[cap-talk] Fwd: [cors] TAG request concerning CORS &Next Step(s)
Adam Barth
cap-talk at adambarth.com
Fri Jun 26 17:19:10 EDT 2009
On Fri, Jun 26, 2009 at 2:08 PM, Toby Murray<toby.murray at comlab.ox.ac.uk> wrote:
> OK. So anyone who chooses to incur the cost of proxying can break the
> confidentiality. So the goal must be "confidentiality from all sites on
> the assumption that no site bothers to proxy every request", or
> (equivalently but less jarringly) "confidential from all those sites who
> don't bother to proxy every request".
>
> Is that a fair statement?
I think a helpful way to think about this topic is to ask yourself the
question "would ACME pay for this service?" In particular, I suspect
ACME would be willing to pay some amount of money to be able to access
Google Finance from the client without having to proxy all the
traffic. However, they would be unhappy if that meant Bob's Finance
could do the same for free.
> This is fine, but the caveat about proxying should really be stated up
> front I think.
>
> Is this a realistic goal? i.e. is it fair to expect that this goal
> actually aligns with those of people who deploy web services?

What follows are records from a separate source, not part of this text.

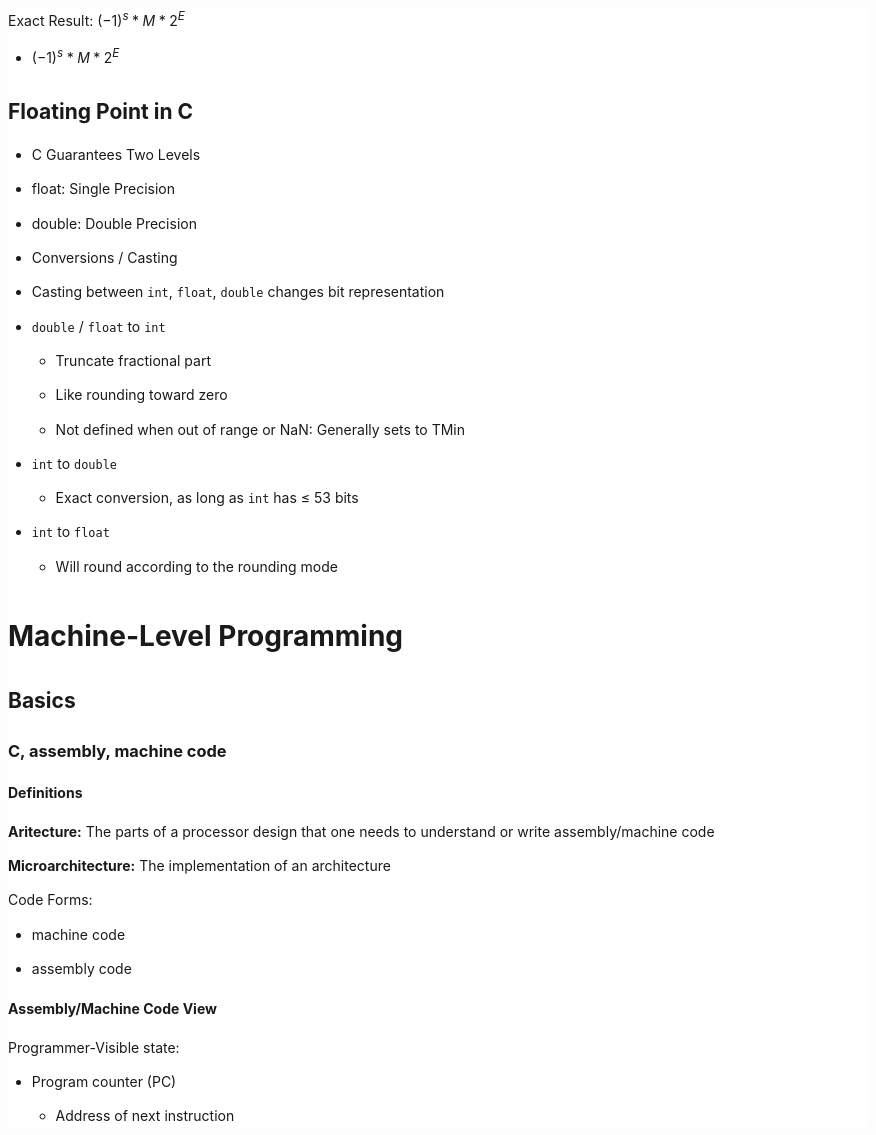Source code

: Exact Result: $(-1)^{s} * M * 2^{E}$

- $(-1)^{s} * M * 2^{E}$

## Floating Point in C

- C Guarantees Two Levels

- float: Single Precision

- double: Double Precision

- Conversions / Casting

- Casting between `int`, `float`, `double` changes bit representation

- `double` / `float` to `int`

    - Truncate fractional part

    - Like rounding toward zero

    - Not defined when out of range or NaN: Generally sets to TMin

- `int` to `double`

    - Exact conversion, as long as `int` has $\leq$ 53 bits

- `int` to `float`

    - Will round according to the rounding mode


# Machine-Level Programming

## Basics

### C, assembly, machine code

#### Definitions

**Aritecture:** The parts of a processor design that one needs to understand or write assembly/machine code

**Microarchitecture:** The implementation of an architecture

Code Forms:

- machine code

- assembly code

#### Assembly/Machine Code View

Programmer-Visible state:

- Program counter (PC)

    - Address of next instruction
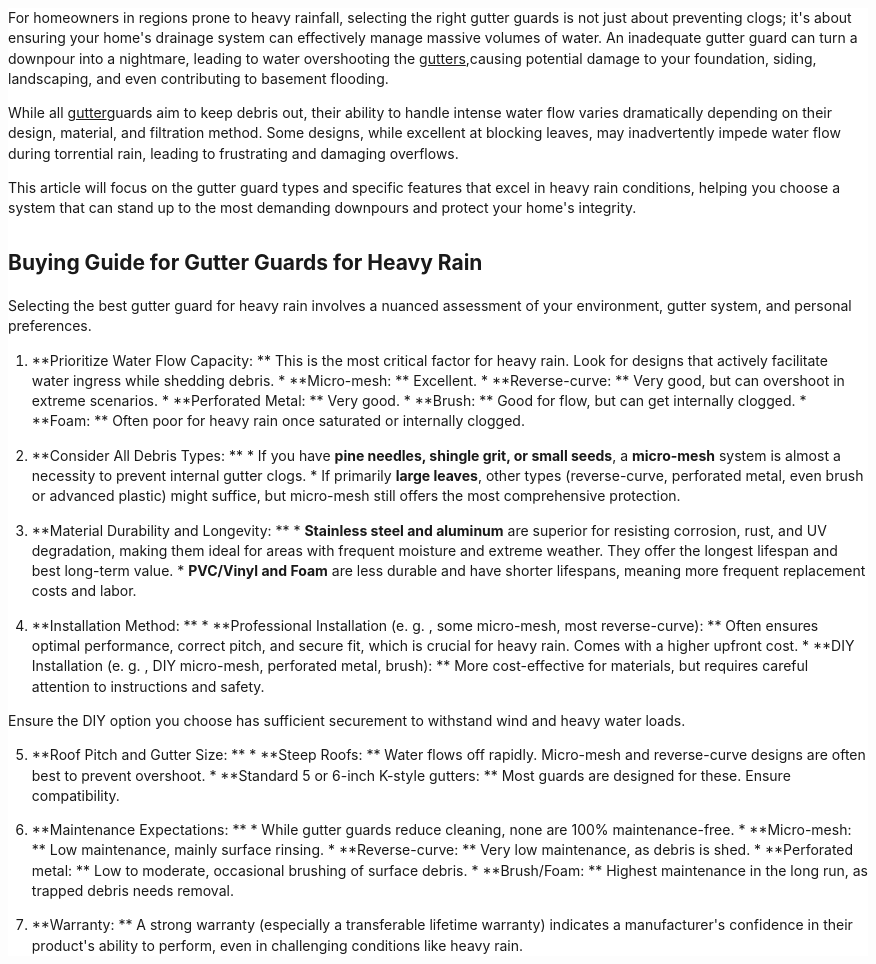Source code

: For homeowners in regions prone to heavy rainfall, selecting the right gutter guards is not just about preventing clogs; it's about ensuring your home's drainage system can effectively manage massive volumes of water. An inadequate gutter guard can turn a downpour into a nightmare, leading to water overshooting the [gutters](https://pestpolicy.com/best-gutter-guards/),causing potential damage to your foundation, siding, landscaping, and even contributing to basement flooding.

While all [gutter](https://pestpolicy.com/best-gutter-guards-for-box-gutters/)guards aim to keep debris out, their ability to handle intense water flow varies dramatically depending on their design, material, and filtration method. Some designs, while excellent at blocking leaves, may inadvertently impede water flow during torrential rain, leading to frustrating and damaging overflows.

This article will focus on the gutter guard types and specific features that excel in heavy rain conditions, helping you choose a system that can stand up to the most demanding downpours and protect your home's integrity.

##  Buying Guide for Gutter Guards for Heavy Rain

Selecting the best gutter guard for heavy rain involves a nuanced assessment of your environment, gutter system, and personal preferences.

1. **Prioritize Water Flow Capacity: ** This is the most critical factor for heavy rain. Look for designs that actively facilitate water ingress while shedding debris. * **Micro-mesh: ** Excellent. * **Reverse-curve: ** Very good, but can overshoot in extreme scenarios. * **Perforated Metal: ** Very good. * **Brush: ** Good for flow, but can get internally clogged. * **Foam: ** Often poor for heavy rain once saturated or internally clogged.

2. **Consider All Debris Types: ** * If you have **pine needles, shingle grit, or small seeds**, a **micro-mesh** system is almost a necessity to prevent internal gutter clogs. * If primarily **large leaves**, other types (reverse-curve, perforated metal, even brush or advanced plastic) might suffice, but micro-mesh still offers the most comprehensive protection.

3. **Material Durability and Longevity: ** * **Stainless steel and aluminum** are superior for resisting corrosion, rust, and UV degradation, making them ideal for areas with frequent moisture and extreme weather. They offer the longest lifespan and best long-term value. * **PVC/Vinyl and Foam** are less durable and have shorter lifespans, meaning more frequent replacement costs and labor.

4. **Installation Method: ** * **Professional Installation (e. g. , some micro-mesh, most reverse-curve): ** Often ensures optimal performance, correct pitch, and secure fit, which is crucial for heavy rain. Comes with a higher upfront cost. * **DIY Installation (e. g. , DIY micro-mesh, perforated metal, brush): ** More cost-effective for materials, but requires careful attention to instructions and safety.

Ensure the DIY option you choose has sufficient securement to withstand wind and heavy water loads.

5. **Roof Pitch and Gutter Size: ** * **Steep Roofs: ** Water flows off rapidly. Micro-mesh and reverse-curve designs are often best to prevent overshoot. * **Standard 5 or 6-inch K-style gutters: ** Most guards are designed for these. Ensure compatibility.

6. **Maintenance Expectations: ** * While gutter guards reduce cleaning, none are 100% maintenance-free. * **Micro-mesh: ** Low maintenance, mainly surface rinsing. * **Reverse-curve: ** Very low maintenance, as debris is shed. * **Perforated metal: ** Low to moderate, occasional brushing of surface debris. * **Brush/Foam: ** Highest maintenance in the long run, as trapped debris needs removal.

7. **Warranty: ** A strong warranty (especially a transferable lifetime warranty) indicates a manufacturer's confidence in their product's ability to perform, even in challenging conditions like heavy rain.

There's certainly a lot of interest in CORS and cross-origin
XMLHttpRequest. Folks hate proxying content. It's a big pain point
in the web platform.
> Knowing nothing about privacy law (but ploughing ahead anyway --
> apologies), I can't see that this sort of confidentiality would be
> enough to satisfy data protection regulations about the handling of
> private user data, for example. Hence, I feel that using the word
> "confidentiality" here could be dangerous.
I find it helpful to think of security properties as falling into the
categories confidentiality, integrity, and availability. This is not
a particularly strong notion of confidentiality.